Destination guide: St Lucia’s Piton Mountains
The Caribbean island of St Lucia is best known for two famous and recognisable landmarks known as The Pitons.
Inscribed as a UNESCO World Heritage Site in 2004, the Pitons, which are two mountainous volcanic spires or plugs, are located on the southwest of the island, either side of Jalousie Bay, and are close to the towns of Soufrière and Choiseul.
A popular hiking challenge for tourists and locals, Gros Piton is 770 metres (over 2,500ft) high, while Petit Piton is smaller at only 743 metres (over 2,400ft) high, but is actually harder to climb because it’s steeper. The peaks are linked by the Piton Mitan ridge.
The views of St Lucia and Pigeon Island from the top of both Pitons, as well as the ridge, are said to be breathtaking but visitors are advised to use a guide to navigate the tricky trail to the top of Gros Piton, and only attempt Petit Piton if you’re an experienced climber.
Both peaks are appealing to nature lovers because of their covering of lush, green rainforest vegetation.
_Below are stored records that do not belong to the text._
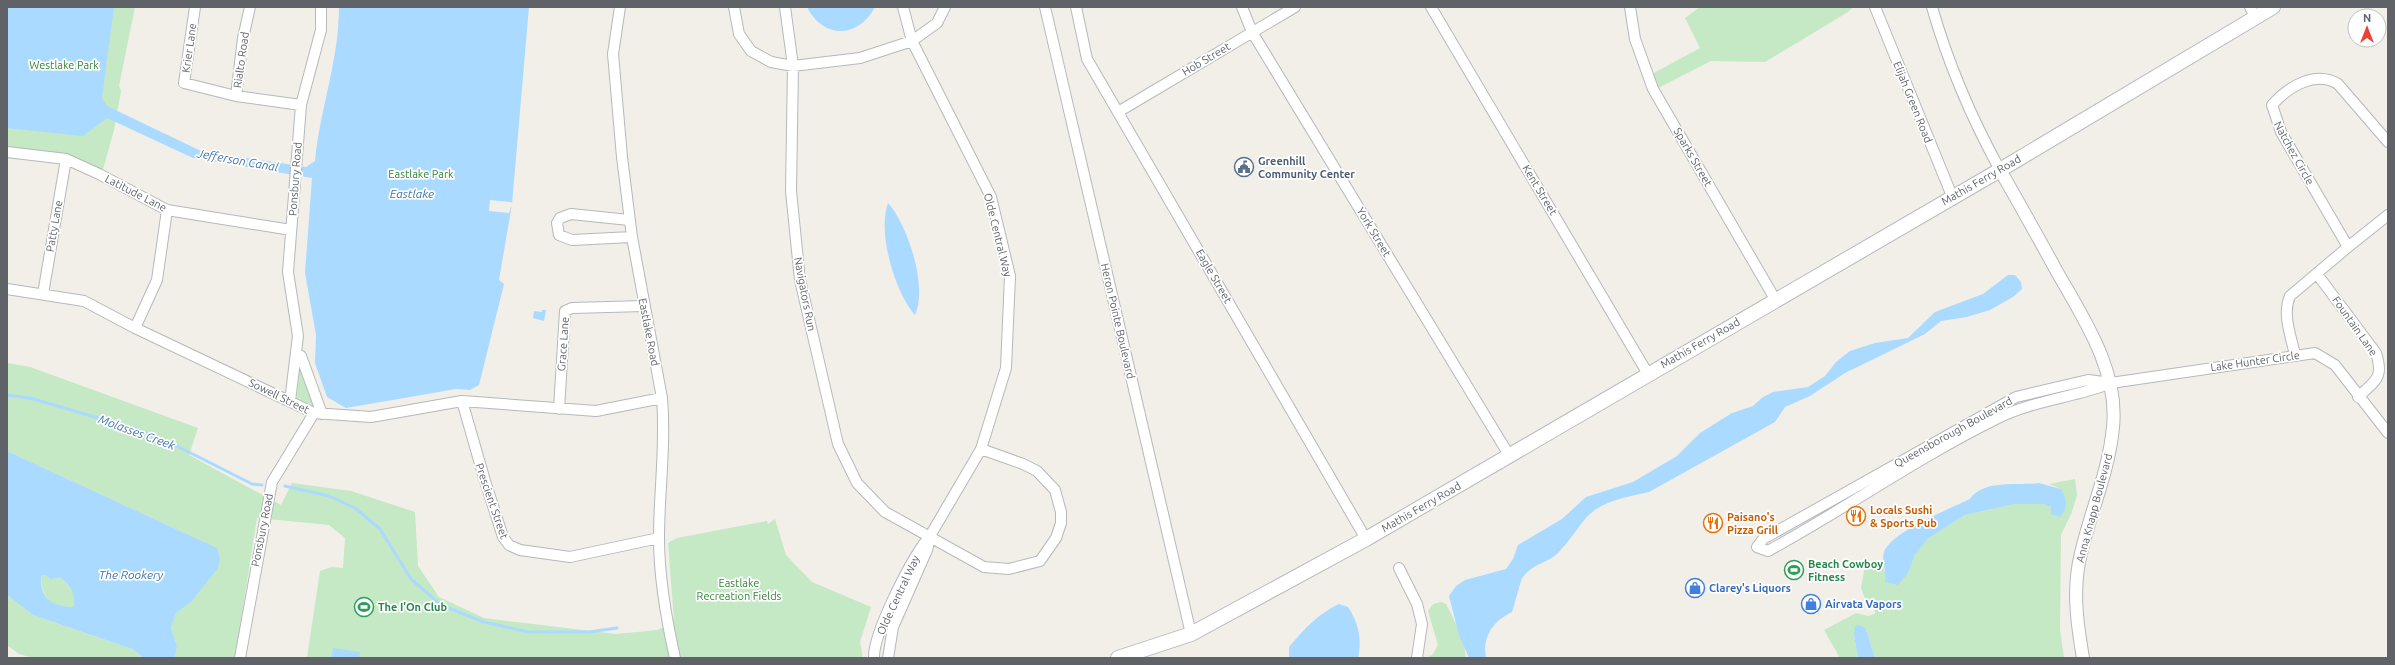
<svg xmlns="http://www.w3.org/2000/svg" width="2395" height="665" font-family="Ubuntu,sans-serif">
<rect width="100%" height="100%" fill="#f1efe8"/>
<path fill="#c5e8c5" d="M7,7H135L119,86L121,91L114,130L102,173L7,149Z
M1700,7H1853L1848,12L1765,62L1711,61L1658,88L1652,74L1700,48L1685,18Z
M7,363L30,367L198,428L189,455L281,505L292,483L351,491L415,512L418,566L439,597L484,618L616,634L658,630L674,620L668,543L677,538L767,521L768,524L775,519L786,555L812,582L871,607L860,642L863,658H307L320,571L331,567L343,568L345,538L329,525L257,518L235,658H175L177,646L171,628L176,613L190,603L206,543L7,451Z
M300,366L313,405L297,398Z
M2075,479L2077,495L2072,512L2061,535L2060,630L2064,658H1875L1866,629L1854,635L1858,658H1840L1824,630L1856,613L1868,616L1875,614V603L1866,601L1861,588L1865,567L1875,560L1882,562L1886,577L1908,573L1915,553L1929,538L1965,515L2015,504H2043L2051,507L2061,489L2049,484Z
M46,575L50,579L61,578C70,587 76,593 75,607C70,607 63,608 59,607C45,603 41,588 41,576Z
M7,595L33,615L132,649L144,658H33L19,654L7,645Z
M1441,602L1446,604L1463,638L1466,658H1426L1433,654L1438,645L1428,611L1433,604Z"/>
<path fill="#aadaff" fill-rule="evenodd" d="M7,7H114L102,98L107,106L201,151L306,167L315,161C320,108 339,61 339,7H529L512,204L499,280L504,284L479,385L470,390L456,389L346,408L327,397L315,363L316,335L305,273L312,178L193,158L107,118L83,136L7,128Z
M807,7H875C858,39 823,39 807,7Z
M888,203C908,225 928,287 915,315C895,292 877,233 888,203Z
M2008,275H2015L2021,282L2022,289L2013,297L1990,310L1967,317L1941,321L1925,334L1845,373L1810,396L1785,407L1775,422L1649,492C1627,497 1600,501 1585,519C1576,530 1568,543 1558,553C1548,563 1532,564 1523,577C1520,581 1515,604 1512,612C1493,621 1482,637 1486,658H1469L1459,635L1449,596L1456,586L1465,580L1506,569L1513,559L1518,545L1562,519L1586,497L1633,482L1677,456L1700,433L1732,413L1753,406L1763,397L1773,392L1808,387L1825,376L1836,362L1850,351L1875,343L1908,338L1935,312L1983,294Z
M542,310H546L544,321L533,318L534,311L542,312Z
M7,451L217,548L220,558L218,568L190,603L176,613L171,628L177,646L175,658H144L132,649L33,615L7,595ZM46,575L50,579L61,578C70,586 76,593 74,607C53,607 40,600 41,576Z
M2039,483L2061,489C2067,499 2068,509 2060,517L2051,514V507L2043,504H2015L1965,515L1929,538L1915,554L1908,573L1898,585L1885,582C1887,571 1881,562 1884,552C1892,531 1950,509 1970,499C1984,479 2017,486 2039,483Z
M1339,604L1348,607C1359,624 1362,639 1358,658H1289V647C1303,630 1319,613 1339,604Z
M1860,625L1866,629L1875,658H1858L1854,635L1855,626Z
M333,648L360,652L359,658H331Z"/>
<path fill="#f1efe8" d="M490,200L511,202L514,204V207H511L509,213L489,211Z"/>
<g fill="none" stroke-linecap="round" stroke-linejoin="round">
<path stroke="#aadaff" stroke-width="3" d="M7,395L30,398L136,429L177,446L252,484L262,485
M285,486L329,496L355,508L380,529L411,579L441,605L484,622L528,632H589L617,628"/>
<defs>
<path id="minor" d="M195,7L184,83L236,96
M250,7L243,38L236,96L301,105
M620,7L613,54L622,157L632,237L662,398C666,445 659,491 659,538C659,579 666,618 675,658
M734,7L739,34L751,51L771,62L793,66L860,58L912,41L937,23L945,7
M785,7L793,66L791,191L800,280L838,444L857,483L885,512L984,567L1009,569L1040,561L1056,538L1061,523V512L1055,490L1037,471L1023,464L981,449
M1045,7L1191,634
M1076,7L1087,59L1366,539
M1242,7L1252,32L1509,455
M1431,7L1648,374
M1630,7L1635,39L1653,89L1775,299
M1875,7L1952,196
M1932,7C1948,63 1972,119 2000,170
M2250,7L2255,17
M1118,112L1295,7
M2388,142L2338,84C2315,70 2288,87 2272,105L2281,132L2348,247L2388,215
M7,152L66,159L99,174L167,210L291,230
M629,220L571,214L560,218L557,223L559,235L572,240L632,237
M2317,274L2376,353C2384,378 2376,380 2358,397
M7,289L84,301L135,328L314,413L371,417L462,401L596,411L662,398
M43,294L66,159
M135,328L157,280L167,210
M296,353L301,356L322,414
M2295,355C2291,336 2282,314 2290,296L2348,247
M2111,383L2088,380L2016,397L1763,539L1757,547L1768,551C1845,509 1917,458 1996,419C2034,400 2073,398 2111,383L2315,353L2335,365L2388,433
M290,401L298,336L288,272L301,105L321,30V7
M462,401L485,481L503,537L509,545L520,550L570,557L659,538
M559,409L565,311L572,308L644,306
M1399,568L1417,604L1422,624L1417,658
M240,658L272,482L314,413
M874,658C873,633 913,555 930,536L981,449L1006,368L1010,276L991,197L912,41L903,7
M888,658L893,627L927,550L930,538"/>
<path id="tertiary" d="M2000,170C2019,203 2038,237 2056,270C2083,318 2119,370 2113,427C2109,471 2091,510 2081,553C2072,589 2077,623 2083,658"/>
<path id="secondary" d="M1118,658L1191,634L1366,539L2000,170L2273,7"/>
</defs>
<use href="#minor" stroke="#b5b8bc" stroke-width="12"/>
<use href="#tertiary" stroke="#b5b8bc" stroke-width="14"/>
<use href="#secondary" stroke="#b6babf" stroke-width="16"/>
<use href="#minor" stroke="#fff" stroke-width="10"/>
<use href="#tertiary" stroke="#fff" stroke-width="12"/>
<use href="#secondary" stroke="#fff" stroke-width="14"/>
</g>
<defs>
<symbol id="civic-ring" viewBox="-11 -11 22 22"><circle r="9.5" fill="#fff" stroke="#5c6f8a" stroke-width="1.5"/><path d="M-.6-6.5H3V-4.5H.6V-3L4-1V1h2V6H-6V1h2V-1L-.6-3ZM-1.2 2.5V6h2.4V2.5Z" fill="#5c6f8a"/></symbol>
<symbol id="restaurant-ring" viewBox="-11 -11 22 22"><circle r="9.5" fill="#fff" stroke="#e8710a" stroke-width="1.5"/><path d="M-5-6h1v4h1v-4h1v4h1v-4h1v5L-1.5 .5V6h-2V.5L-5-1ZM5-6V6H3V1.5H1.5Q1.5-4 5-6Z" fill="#e8710a"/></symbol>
<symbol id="stadium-ring" viewBox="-11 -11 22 22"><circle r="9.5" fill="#fff" stroke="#2e9e5b" stroke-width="1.5"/><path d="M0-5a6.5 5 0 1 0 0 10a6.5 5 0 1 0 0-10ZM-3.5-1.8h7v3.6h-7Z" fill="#2e9e5b"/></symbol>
<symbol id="shop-ring" viewBox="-11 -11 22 22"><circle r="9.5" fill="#fff" stroke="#3f7fe0" stroke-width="1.5"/><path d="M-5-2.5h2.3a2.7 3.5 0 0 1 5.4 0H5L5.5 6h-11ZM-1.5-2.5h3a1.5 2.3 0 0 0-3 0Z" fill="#3f7fe0"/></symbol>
</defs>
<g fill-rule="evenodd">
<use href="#civic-ring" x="1233" y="156" width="22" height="22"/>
<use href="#restaurant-ring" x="1845" y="505" width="22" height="22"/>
<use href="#restaurant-ring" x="1702" y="512" width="22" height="22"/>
<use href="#stadium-ring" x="1783" y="559" width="22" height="22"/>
<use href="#shop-ring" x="1684" y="577" width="22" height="22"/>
<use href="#shop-ring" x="1800" y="593" width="22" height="22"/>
<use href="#stadium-ring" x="353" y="596" width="22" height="22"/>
</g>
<g text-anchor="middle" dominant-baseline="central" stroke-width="3.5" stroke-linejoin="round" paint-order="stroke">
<g font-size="11" fill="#5f6368" stroke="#fff">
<text transform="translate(189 48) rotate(-82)">Krier Lane</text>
<text transform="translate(1206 59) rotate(-31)">Hob Street</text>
<text transform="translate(241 60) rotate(-82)">Rialto Road</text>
<text transform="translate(1913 102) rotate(68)">Elijah Green Road</text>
<text transform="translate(2294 153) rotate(61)">Natchez Circle</text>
<text transform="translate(1693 157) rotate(60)">Sparks Street</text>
<text transform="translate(295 179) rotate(-86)">Ponsbury Road</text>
<text transform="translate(1981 180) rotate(-30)">Mathis Ferry Road</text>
<text transform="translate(1540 190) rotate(59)">Kent Street</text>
<text transform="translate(136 193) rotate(27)">Latitude Lane</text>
<text transform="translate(54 226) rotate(-80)">Patty Lane</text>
<text transform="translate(1374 232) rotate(59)">York Street</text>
<text transform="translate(998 235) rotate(76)">Olde Central Way</text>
<text transform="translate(1214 276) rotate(60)">Eagle Street</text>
<text transform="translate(805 294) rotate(79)">Navigators Run</text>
<text transform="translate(1118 321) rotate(77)">Heron Pointe Boulevard</text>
<text transform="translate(2355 326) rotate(55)">Fountain Lane</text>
<text transform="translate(649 332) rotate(79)">Eastlake Road</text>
<text transform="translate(1700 343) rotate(-30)">Mathis Ferry Road</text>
<text transform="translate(563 344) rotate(-86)">Grace Lane</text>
<text transform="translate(2255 361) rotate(-8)">Lake Hunter Circle</text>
<text transform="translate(279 396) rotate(26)">Sowell Street</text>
<text transform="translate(1953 432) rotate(-29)">Queensborough Boulevard</text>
<text transform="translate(492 501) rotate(71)">Prescient Street</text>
<text transform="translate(1421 507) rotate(-30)">Mathis Ferry Road</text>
<text transform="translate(2094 508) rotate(-75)">Anna Knapp Boulevard</text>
<text transform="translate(262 530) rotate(-79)">Ponsbury Road</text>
<text transform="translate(898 595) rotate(-65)">Olde Central Way</text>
</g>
<g font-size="11" fill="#348238" stroke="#fff">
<text x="64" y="65">Westlake Park</text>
<text x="421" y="174">Eastlake Park</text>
<text x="739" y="583">Eastlake<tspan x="739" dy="13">Recreation Fields</tspan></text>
</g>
<g font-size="11" font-weight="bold" fill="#4e5e75" stroke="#fff" text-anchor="start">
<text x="1258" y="161">Greenhill<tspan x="1258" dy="13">Community Center</tspan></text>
</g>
<g font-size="11" font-weight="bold" fill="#c56008" stroke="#fff" text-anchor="start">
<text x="1870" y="510">Locals Sushi<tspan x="1870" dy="13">&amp; Sports Pub</tspan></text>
<text x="1727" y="517">Paisano's<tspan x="1727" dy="13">Pizza Grill</tspan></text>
</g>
<g font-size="11" font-weight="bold" fill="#27864d" stroke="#fff" text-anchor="start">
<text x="1808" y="564">Beach Cowboy<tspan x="1808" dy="13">Fitness</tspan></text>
<text x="378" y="607">The I'On Club</text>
</g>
<g font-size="11" font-weight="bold" fill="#366cbe" stroke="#fff" text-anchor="start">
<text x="1709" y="588">Clarey's Liquors</text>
<text x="1825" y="604">Airvata Vapors</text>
</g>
<g font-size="12" font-style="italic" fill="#4174aa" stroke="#fff">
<text transform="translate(238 160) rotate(10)">Jefferson Canal</text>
<text x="412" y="193">Eastlake</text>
<text transform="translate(137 432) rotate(20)">Molasses Creek</text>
<text x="131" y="574">The Rookery</text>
</g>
</g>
<rect width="2395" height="665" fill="none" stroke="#5f6368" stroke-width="16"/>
<g transform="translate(2367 28)"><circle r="19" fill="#ffffff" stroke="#bfc1c3"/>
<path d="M0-3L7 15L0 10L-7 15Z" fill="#ea4335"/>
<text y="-6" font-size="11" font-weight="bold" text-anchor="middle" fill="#5f6368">N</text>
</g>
</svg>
At least 148 plant species have been found on the larger peak, according to UNESCO, while the smaller peak and the intervening ridge have 97 and among them are eight rare tree species.
Gros Piton is also home to 27 bird species (five of which are endemic), as well as three indigenous rodents, one opossum, and three amphibians.
The water surrounding the Pitons is great for divers to explore as it’s abundant with marine life, and with the spires extending underwater as far as they rise above, the ‘wall dives’ are said to be a truly exceptional experience.
However, if diving and hiking sound too strenuous, you can always find a spot nearby or on a boat from the water, to simply gaze at these striking, twin peaks and stand in awe of their natural beauty.